◆ ABOUT THIS TASK ◆
Copy every row below character for character, leaving out the pictures.

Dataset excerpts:
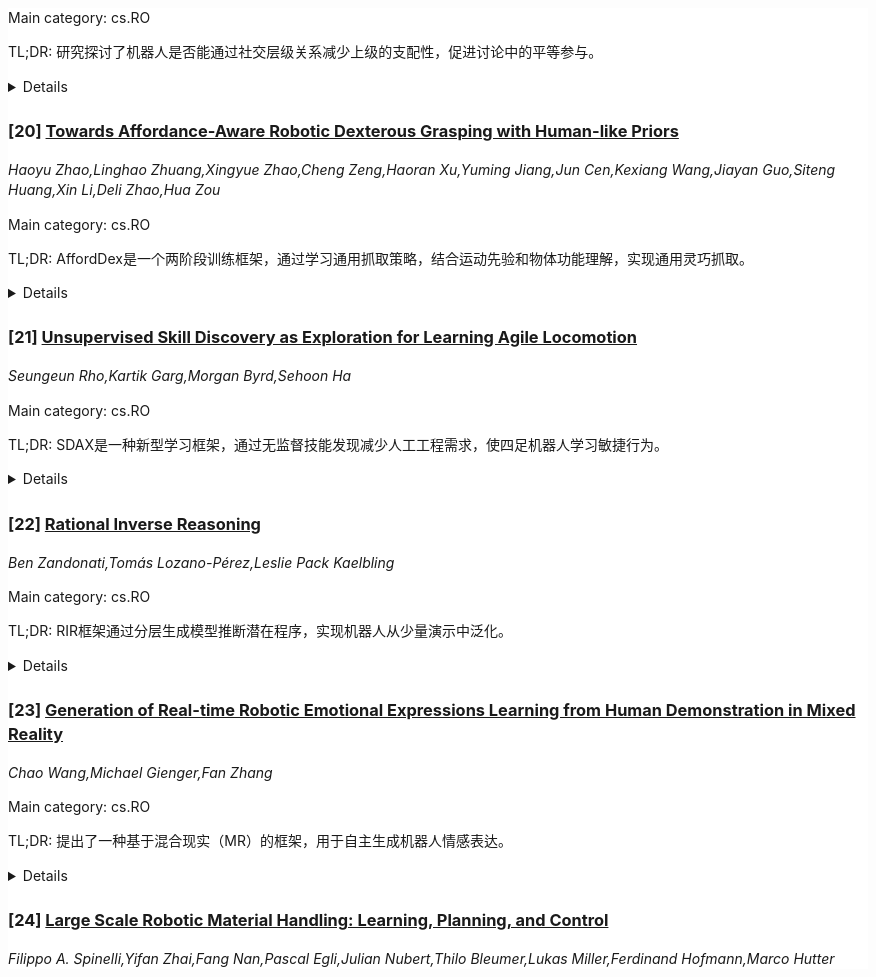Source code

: Main category: cs.RO

TL;DR: 研究探讨了机器人是否能通过社交层级关系减少上级的支配性，促进讨论中的平等参与。


<details><summary>Details</summary></details>


### [20] [Towards Affordance-Aware Robotic Dexterous Grasping with Human-like Priors](https://arxiv.org/abs/2508.08896)
*Haoyu Zhao,Linghao Zhuang,Xingyue Zhao,Cheng Zeng,Haoran Xu,Yuming Jiang,Jun Cen,Kexiang Wang,Jiayan Guo,Siteng Huang,Xin Li,Deli Zhao,Hua Zou*

Main category: cs.RO

TL;DR: AffordDex是一个两阶段训练框架，通过学习通用抓取策略，结合运动先验和物体功能理解，实现通用灵巧抓取。


<details><summary>Details</summary></details>


### [21] [Unsupervised Skill Discovery as Exploration for Learning Agile Locomotion](https://arxiv.org/abs/2508.08982)
*Seungeun Rho,Kartik Garg,Morgan Byrd,Sehoon Ha*

Main category: cs.RO

TL;DR: SDAX是一种新型学习框架，通过无监督技能发现减少人工工程需求，使四足机器人学习敏捷行为。


<details><summary>Details</summary></details>


### [22] [Rational Inverse Reasoning](https://arxiv.org/abs/2508.08983)
*Ben Zandonati,Tomás Lozano-Pérez,Leslie Pack Kaelbling*

Main category: cs.RO

TL;DR: RIR框架通过分层生成模型推断潜在程序，实现机器人从少量演示中泛化。


<details><summary>Details</summary></details>


### [23] [Generation of Real-time Robotic Emotional Expressions Learning from Human Demonstration in Mixed Reality](https://arxiv.org/abs/2508.08999)
*Chao Wang,Michael Gienger,Fan Zhang*

Main category: cs.RO

TL;DR: 提出了一种基于混合现实（MR）的框架，用于自主生成机器人情感表达。


<details><summary>Details</summary></details>


### [24] [Large Scale Robotic Material Handling: Learning, Planning, and Control](https://arxiv.org/abs/2508.09003)
*Filippo A. Spinelli,Yifan Zhai,Fang Nan,Pascal Egli,Julian Nubert,Thilo Bleumer,Lukas Miller,Ferdinand Hofmann,Marco Hutter*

◆ OUTPUT BELOW ◆
Source code

: Main category: cs.RO

TL;DR: 研究探讨了机器人是否能通过社交层级关系减少上级的支配性，促进讨论中的平等参与。


<details><summary>Details</summary></details>


### [20] [Towards Affordance-Aware Robotic Dexterous Grasping with Human-like Priors](https://arxiv.org/abs/2508.08896)
*Haoyu Zhao,Linghao Zhuang,Xingyue Zhao,Cheng Zeng,Haoran Xu,Yuming Jiang,Jun Cen,Kexiang Wang,Jiayan Guo,Siteng Huang,Xin Li,Deli Zhao,Hua Zou*

Main category: cs.RO

TL;DR: AffordDex是一个两阶段训练框架，通过学习通用抓取策略，结合运动先验和物体功能理解，实现通用灵巧抓取。


<details><summary>Details</summary></details>


### [21] [Unsupervised Skill Discovery as Exploration for Learning Agile Locomotion](https://arxiv.org/abs/2508.08982)
*Seungeun Rho,Kartik Garg,Morgan Byrd,Sehoon Ha*

Main category: cs.RO

TL;DR: SDAX是一种新型学习框架，通过无监督技能发现减少人工工程需求，使四足机器人学习敏捷行为。


<details><summary>Details</summary></details>


### [22] [Rational Inverse Reasoning](https://arxiv.org/abs/2508.08983)
*Ben Zandonati,Tomás Lozano-Pérez,Leslie Pack Kaelbling*

Main category: cs.RO

TL;DR: RIR框架通过分层生成模型推断潜在程序，实现机器人从少量演示中泛化。


<details><summary>Details</summary></details>


### [23] [Generation of Real-time Robotic Emotional Expressions Learning from Human Demonstration in Mixed Reality](https://arxiv.org/abs/2508.08999)
*Chao Wang,Michael Gienger,Fan Zhang*

Main category: cs.RO

TL;DR: 提出了一种基于混合现实（MR）的框架，用于自主生成机器人情感表达。


<details><summary>Details</summary></details>


### [24] [Large Scale Robotic Material Handling: Learning, Planning, and Control](https://arxiv.org/abs/2508.09003)
*Filippo A. Spinelli,Yifan Zhai,Fang Nan,Pascal Egli,Julian Nubert,Thilo Bleumer,Lukas Miller,Ferdinand Hofmann,Marco Hutter*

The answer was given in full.